Concise, citable answers optimized for AI answer engines.
- What is valbenazine?
- An oral small-molecule drug being developed as adjunctive treatment for schizophrenia.
- Is valbenazine approved?
- Yes, valbenazine is FDA-approved via Sandoz Inc; current Phase 3 trial evaluates new adjunctive schizophrenia indication.
- Who manufactures valbenazine?
- Sandoz Inc holds FDA approval (ANDA215962); Neurocrine Biosciences sponsors current Phase 3 development.
- What is the indication?
- Adjunctive treatment in schizophrenia (add-on therapy for patients with inadequate monotherapy response).
- What is the mechanism of action?
- Mechanism of action not yet disclosed in available intelligence.
- What is the molecular target?
- Molecular target not yet disclosed in available intelligence.
- How is it administered?
- Oral capsule formulation.
- What development phase?
- Phase 3 (active randomized, double-blind, placebo-controlled trial).
- Who is the sponsor?
- Neurocrine Biosciences Inc (program code NBI-98854-ATS3019).
- Does it have a partner?
- No partner disclosed; Neurocrine is sole sponsor.
- What is the trial NCT ID?
- 2023-508433-14-00.
- What is the trial design?
- Randomized, double-blind, placebo-controlled study evaluating efficacy, safety, tolerability.
- What are primary endpoints?
- Primary endpoints not yet disclosed in available intelligence.
- When will Phase 3 complete?
- Completion date not yet disclosed in available intelligence.
- What is the modality?
- Small-molecule oral therapeutic.
- What are main competitors?
- Aripiprazole, risperidone, olanzapine, clozapine, paliperidone, lurasidone, brexpiprazole, amisulpride, cariprazine, and emerging adjunctive agents.

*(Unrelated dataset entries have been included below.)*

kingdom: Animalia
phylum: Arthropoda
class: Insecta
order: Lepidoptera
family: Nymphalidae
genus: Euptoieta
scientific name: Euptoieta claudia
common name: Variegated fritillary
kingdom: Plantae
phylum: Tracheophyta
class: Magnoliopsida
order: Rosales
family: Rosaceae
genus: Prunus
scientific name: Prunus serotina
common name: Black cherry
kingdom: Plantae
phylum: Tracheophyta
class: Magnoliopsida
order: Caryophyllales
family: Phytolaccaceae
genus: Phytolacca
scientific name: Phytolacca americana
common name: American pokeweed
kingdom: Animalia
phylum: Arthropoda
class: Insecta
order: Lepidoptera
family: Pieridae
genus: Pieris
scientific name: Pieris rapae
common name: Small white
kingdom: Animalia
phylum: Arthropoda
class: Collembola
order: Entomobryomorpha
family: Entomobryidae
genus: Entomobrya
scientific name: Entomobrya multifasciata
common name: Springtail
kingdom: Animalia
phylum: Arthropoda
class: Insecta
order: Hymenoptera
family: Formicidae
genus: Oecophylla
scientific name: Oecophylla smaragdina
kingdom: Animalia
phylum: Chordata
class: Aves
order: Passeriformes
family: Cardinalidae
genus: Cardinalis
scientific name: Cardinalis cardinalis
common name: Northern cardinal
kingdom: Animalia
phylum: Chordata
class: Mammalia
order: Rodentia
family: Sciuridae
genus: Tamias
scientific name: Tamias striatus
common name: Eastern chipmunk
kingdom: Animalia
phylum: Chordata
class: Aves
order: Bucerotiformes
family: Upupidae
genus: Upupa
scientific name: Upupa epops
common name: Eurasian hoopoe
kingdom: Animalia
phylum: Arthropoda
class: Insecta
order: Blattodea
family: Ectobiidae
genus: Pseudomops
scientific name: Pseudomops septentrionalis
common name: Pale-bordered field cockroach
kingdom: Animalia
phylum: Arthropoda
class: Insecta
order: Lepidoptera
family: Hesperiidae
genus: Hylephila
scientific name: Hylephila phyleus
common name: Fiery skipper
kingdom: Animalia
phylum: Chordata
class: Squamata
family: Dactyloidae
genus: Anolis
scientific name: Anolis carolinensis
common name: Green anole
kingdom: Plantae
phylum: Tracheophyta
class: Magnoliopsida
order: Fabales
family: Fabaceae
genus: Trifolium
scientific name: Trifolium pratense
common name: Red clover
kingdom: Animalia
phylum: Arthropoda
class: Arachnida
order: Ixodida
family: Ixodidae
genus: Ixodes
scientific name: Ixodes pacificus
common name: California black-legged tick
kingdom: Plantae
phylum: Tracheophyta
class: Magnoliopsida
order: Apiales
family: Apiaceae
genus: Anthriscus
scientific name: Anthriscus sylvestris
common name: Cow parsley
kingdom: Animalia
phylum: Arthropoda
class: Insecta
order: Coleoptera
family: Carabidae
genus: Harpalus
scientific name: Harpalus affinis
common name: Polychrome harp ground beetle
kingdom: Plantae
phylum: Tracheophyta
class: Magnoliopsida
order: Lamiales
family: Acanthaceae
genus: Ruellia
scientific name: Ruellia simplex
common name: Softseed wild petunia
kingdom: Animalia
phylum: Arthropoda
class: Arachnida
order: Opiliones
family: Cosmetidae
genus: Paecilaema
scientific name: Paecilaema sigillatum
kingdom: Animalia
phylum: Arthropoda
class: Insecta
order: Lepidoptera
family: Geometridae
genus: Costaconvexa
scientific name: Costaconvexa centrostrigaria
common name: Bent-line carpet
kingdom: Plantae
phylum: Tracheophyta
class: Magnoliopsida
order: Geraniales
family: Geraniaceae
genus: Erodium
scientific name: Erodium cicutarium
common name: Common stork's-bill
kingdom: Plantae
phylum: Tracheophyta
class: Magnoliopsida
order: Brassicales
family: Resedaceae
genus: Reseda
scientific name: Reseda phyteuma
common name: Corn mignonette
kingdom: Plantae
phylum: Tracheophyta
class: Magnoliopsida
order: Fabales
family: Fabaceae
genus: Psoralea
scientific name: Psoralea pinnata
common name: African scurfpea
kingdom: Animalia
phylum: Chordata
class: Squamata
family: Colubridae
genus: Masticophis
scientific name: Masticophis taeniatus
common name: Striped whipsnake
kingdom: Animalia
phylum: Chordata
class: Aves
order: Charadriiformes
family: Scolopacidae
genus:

- Is there unmet medical need?
- Yes; many schizophrenia patients have inadequate response or tolerability issues with monotherapy antipsychotics.
- What is the market opportunity?
- Adjunctive schizophrenia treatment market targeting treatment-resistant or partially responsive patients.
- Is it approved in Europe?
- EMA regulatory status not yet disclosed in available intelligence.
- Is it approved in Japan?
- PMDA regulatory status not yet disclosed in available intelligence.
- Is it approved in China?
- NMPA regulatory status not yet disclosed in available intelligence.
- What is the license type?
- License type not yet disclosed in available intelligence.
- What is the therapeutic class?
- Therapeutic class not yet disclosed; appears to be antipsychotic adjunctive agent.
- When was it first disclosed?
- First disclosure date not yet disclosed in available intelligence.
- What is the latest milestone?
- Active Phase 3 randomized, double-blind, placebo-controlled trial evaluating efficacy, safety, tolerability.
- What is projected peak sales?
- Projected peak sales not yet disclosed in available intelligence.
- What is analyst consensus?
- Analyst consensus position not yet disclosed in available intelligence.